Strictly speaking, the debate about the validity of split infinitives still rages on and using them is more a matter of personal preference than a grammatical no can do.
For my part, as far as solecisms go, I love an occasional split infinitive. Moreover, as Wikipedia sagely reminded me, one of the most famous split infinitives occurs in the opening sequence of the Star Trek television series: to boldly go where no man has gone before! And I say if it works for Captain Kirk, it works for me! :-)
Actually, Wikipedia has a very fair and balanced discussion on the subject. I think this line sums it up best: "Most experts on language now agree that the split infinitive is sometimes appropriate. Those who use it consciously may see it as a form of hyperbaton, and some major poets have employed this to good effect." There! I seem to have won half the battle. Now if only I can finish that epic poem I started... ;-)

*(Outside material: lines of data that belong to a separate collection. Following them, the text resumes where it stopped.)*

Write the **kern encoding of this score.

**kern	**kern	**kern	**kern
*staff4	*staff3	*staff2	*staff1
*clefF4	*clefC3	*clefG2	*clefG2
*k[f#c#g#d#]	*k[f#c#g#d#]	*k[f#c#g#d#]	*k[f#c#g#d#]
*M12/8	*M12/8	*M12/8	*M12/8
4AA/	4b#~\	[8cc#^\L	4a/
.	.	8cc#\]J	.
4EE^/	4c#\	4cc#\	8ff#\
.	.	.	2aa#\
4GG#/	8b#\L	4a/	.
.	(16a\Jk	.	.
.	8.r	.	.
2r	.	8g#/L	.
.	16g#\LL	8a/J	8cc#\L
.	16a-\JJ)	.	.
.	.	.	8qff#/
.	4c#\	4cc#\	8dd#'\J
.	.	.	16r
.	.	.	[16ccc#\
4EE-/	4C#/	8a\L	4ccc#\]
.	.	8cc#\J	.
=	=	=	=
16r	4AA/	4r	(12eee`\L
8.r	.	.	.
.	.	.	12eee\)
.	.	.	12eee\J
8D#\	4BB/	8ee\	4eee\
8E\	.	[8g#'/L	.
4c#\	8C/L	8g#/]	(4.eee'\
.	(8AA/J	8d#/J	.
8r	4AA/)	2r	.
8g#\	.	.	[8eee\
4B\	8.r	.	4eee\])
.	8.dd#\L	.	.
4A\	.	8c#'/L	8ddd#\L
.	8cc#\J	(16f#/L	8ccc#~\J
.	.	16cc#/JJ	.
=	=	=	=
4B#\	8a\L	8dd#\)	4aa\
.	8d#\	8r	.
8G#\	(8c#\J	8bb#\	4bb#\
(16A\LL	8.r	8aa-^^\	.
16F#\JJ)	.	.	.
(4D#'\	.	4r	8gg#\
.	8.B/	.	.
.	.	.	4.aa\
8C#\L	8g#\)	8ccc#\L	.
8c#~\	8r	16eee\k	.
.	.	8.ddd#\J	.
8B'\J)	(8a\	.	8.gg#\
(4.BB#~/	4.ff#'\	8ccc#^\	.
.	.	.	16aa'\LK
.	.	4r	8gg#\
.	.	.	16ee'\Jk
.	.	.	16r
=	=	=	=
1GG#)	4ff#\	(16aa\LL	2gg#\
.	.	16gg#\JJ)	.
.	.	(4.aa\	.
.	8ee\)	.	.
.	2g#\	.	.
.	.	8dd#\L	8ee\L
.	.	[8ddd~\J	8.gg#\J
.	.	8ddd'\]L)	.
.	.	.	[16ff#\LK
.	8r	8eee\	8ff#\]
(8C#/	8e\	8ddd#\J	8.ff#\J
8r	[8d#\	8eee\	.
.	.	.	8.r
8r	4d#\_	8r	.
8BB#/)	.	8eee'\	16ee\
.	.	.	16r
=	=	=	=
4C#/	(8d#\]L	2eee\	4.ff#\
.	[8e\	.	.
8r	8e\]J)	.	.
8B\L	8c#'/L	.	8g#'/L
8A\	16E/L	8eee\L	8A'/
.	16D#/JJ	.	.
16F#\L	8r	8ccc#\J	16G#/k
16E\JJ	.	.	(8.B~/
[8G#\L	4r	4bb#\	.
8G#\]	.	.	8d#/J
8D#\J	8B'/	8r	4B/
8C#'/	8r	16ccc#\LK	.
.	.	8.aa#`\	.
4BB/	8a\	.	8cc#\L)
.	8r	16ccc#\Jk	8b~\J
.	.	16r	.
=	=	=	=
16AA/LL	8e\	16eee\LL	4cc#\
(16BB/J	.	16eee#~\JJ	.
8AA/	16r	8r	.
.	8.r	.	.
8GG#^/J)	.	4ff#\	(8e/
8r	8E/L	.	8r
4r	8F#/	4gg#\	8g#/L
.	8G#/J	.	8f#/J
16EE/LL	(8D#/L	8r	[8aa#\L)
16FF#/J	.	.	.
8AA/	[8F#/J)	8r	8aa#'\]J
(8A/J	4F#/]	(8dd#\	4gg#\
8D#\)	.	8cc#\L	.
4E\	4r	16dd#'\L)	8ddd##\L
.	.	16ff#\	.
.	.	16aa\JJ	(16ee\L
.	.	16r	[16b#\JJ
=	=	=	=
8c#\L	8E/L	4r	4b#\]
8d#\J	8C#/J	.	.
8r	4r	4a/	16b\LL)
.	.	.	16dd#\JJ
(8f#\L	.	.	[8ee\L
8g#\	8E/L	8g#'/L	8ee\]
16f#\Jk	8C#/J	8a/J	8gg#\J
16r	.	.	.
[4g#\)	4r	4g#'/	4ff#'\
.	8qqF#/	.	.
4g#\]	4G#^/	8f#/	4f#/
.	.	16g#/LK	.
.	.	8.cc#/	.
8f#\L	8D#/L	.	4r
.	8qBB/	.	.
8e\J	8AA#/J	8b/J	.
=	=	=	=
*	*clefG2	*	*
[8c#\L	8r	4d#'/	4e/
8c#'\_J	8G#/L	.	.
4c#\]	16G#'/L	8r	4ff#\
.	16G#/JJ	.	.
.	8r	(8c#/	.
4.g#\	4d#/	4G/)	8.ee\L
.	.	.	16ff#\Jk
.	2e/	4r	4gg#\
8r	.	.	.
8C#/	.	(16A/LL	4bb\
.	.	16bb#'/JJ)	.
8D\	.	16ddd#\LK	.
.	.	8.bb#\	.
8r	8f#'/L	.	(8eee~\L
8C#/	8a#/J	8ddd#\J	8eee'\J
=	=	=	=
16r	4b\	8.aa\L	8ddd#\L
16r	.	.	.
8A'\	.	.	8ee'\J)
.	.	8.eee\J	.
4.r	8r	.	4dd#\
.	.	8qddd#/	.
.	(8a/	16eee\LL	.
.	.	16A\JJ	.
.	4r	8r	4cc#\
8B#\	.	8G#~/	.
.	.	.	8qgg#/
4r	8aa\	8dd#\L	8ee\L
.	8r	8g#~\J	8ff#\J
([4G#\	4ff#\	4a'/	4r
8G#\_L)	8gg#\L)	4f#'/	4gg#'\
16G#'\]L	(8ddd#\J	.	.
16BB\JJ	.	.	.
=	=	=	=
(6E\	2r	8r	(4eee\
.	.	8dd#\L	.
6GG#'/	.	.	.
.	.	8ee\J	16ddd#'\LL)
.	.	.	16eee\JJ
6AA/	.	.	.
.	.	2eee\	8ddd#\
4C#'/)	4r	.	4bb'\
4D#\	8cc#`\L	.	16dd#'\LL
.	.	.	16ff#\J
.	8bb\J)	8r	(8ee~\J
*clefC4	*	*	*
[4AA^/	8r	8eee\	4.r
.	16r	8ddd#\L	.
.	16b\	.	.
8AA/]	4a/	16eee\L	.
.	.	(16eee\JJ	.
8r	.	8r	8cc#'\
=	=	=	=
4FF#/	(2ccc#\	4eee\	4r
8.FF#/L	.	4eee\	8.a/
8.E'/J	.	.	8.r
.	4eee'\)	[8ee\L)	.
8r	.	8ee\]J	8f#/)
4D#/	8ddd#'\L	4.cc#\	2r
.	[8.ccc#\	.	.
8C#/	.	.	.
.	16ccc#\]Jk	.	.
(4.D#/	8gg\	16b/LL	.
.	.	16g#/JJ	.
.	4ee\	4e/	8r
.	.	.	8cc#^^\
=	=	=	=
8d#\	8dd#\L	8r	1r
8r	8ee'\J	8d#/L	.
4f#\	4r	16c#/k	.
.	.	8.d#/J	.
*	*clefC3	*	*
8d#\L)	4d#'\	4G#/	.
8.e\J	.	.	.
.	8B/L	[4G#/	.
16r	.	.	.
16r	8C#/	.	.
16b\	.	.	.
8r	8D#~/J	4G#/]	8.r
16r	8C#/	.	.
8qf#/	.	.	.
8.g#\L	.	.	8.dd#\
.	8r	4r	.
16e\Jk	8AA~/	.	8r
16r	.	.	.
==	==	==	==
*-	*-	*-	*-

Speaking of poets and split infinitives, I would be remiss if I didn't include the Bard's Sonnet 142 here:
Love is my sin, and thy dear virtue hate,
Hate of my sin, grounded on sinful loving:
O! but with mine compare thou thine own state,
And thou shalt find it merits not reproving;
Or, if it do, not from those lips of thine,
That have profan'd their scarlet ornaments
And seal'd false bonds of love as oft as mine,
Robb'd others' beds' revenues of their rents.
Be it lawful I love thee, as thou lov'st those
Whom thine eyes woo as mine importune thee:
Root pity in thy heart, that, when it grows,
Thy pity may deserve to pitied be.
If thou dost seek to have what thou dost hide,
By self-example mayst thou be denied!